Doğru olan, insanları ajan yöneticilerin saraylarına yönlendirmek, onların tahtlarını sarsmak ve onları köklerinden söküp atmaktır; çünkü kesin bir delille sabit olmuştur ki bu yöneticiler:

- Batı'daki efendilerinin emriyle Gazze'yi kuşatıyorlar.

- Silah ve teçhizata sahip oldukları halde orduların harekete geçmesini engelliyorlar.

- Ya yardımları engelliyorlar ya onları çalıyorlar ya da onları siyasi amaçları için kullanıyorlar.

- Halkları bağış, gösteri ve dua sloganlarıyla uyuştururlarken, katliamların devam etmesine izin veriyorlar!

Ey Müslümanlar: Vacip olan arabulucularla ve Gazze'nin kanının ticaretini yapanlarla değil, Hilafeti kurmak ve zararlı rejimlerin yıkılması için çalışanlarla birlikte tek bir saf halinde olmanızdır. Sadece bağış sloganları atan, belanın kaynağı olan mevcut siyasi sistemi görmezden gelenlere gelince; onlar ya:

- Gaflet içinde olup aldatılanlardır.

- Ya da mazlumların gözyaşlarından kazanç sağlayan fitne ve kan tacirleridir.

Köklü şerî siyasi çözüm, boş insaniyetler ve yamalı çözümler değildir. Dolayısıyla ajan yöneticileri devirmek, bağış yapmaktan daha önemli bir vacip olup dua etmekten daha öncelikli ve Gazze'ye yardım etmeye tüm yüzeysel çözümlerden daha yakındır. Zira bugünkü yöneticiler, Yahudilerden daha tehlikelidir; çünkü ümmetin orduları ile cihad sahaları arasındaki gerçek engel bizzat onlardır.

Sen, biz ve tüm ümmet olarak yapmamız gerekenler:

- Gazze'yi kuşatan ve halkların onurunu çiğneyen mevcut rejimleri ifşa etmemiz.

- Ordulara hitap etmemiz ve onlara, Allah'a ve tarihe karşı sorumluluk yüklememiz; çünkü silahları, mevzileri ve kışlaları elinde bulunduranlar onlardır.

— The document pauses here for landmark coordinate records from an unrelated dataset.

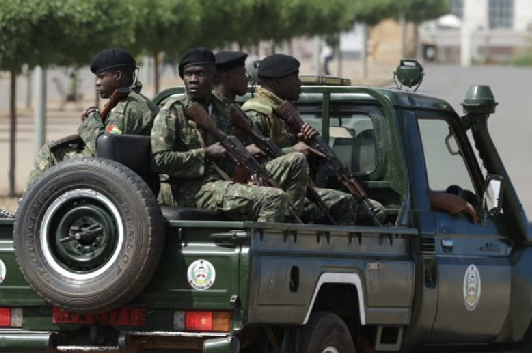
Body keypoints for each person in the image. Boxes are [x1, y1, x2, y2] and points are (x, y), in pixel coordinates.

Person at [0, 48, 157, 217]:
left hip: (120, 176)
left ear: (118, 76)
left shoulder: (127, 107)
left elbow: (105, 149)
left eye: (102, 77)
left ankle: (23, 215)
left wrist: (92, 120)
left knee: (51, 153)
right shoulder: (133, 103)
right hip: (128, 174)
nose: (97, 83)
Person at [150, 47, 308, 222]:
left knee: (296, 160)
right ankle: (260, 246)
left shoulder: (223, 107)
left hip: (227, 178)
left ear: (213, 76)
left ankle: (289, 224)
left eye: (200, 74)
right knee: (274, 198)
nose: (193, 80)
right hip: (192, 190)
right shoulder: (173, 110)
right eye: (188, 74)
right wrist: (205, 154)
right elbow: (159, 160)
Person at [241, 54, 388, 225]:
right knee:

- Bağış ve insanlık sloganlarıyla insanları uyuşturup onları, yöneticileri devirip Hilafeti kurmak gibi azim bir farzdan uzaklaştıran kişilerin sahteliğini ifşa etmemiz.

Senin görevin, ya İslam'ın otoritesini yeniden tesis etmek için ideolojik bir partide çalışanlardan olmak ya da seyirci kalarak ihmalinden dolayı hesaba çekilmektir. Seçim senin; ancak değişim taşıyıcılarına katılman, Allah'ı razı edecek ve vakıayı değiştirecek olan bir fiildir.